[Data records]
———

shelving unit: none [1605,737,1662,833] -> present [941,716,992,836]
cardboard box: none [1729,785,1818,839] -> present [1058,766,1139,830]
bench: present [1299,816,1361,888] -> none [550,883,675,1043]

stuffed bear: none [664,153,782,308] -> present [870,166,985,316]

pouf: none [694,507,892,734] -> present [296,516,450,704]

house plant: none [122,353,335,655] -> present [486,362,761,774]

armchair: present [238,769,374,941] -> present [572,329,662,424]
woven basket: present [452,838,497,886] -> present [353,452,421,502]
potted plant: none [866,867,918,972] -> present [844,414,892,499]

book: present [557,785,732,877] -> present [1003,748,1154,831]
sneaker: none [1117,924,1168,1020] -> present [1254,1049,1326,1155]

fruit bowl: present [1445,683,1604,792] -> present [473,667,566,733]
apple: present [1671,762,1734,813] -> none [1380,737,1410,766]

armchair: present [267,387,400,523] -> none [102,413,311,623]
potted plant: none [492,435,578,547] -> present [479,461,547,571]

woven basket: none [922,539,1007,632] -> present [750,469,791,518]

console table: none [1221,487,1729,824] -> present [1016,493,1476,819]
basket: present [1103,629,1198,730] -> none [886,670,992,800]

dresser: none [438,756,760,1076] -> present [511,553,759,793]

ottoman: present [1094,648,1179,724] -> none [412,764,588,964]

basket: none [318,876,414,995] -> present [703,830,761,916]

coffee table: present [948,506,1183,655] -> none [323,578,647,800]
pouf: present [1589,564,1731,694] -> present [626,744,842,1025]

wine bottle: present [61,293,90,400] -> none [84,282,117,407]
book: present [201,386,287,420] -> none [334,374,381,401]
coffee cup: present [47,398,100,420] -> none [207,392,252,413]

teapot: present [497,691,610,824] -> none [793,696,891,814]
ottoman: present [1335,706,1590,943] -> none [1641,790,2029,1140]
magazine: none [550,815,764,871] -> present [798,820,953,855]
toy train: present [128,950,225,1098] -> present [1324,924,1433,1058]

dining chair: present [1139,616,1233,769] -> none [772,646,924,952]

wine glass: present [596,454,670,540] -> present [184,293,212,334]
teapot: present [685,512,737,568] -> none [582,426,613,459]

———

TASK: The word "teapot" appears on some lines of the data above; say how many such lines there are, with nothing else.

OUTPUT FOR THIS EXERCISE: 2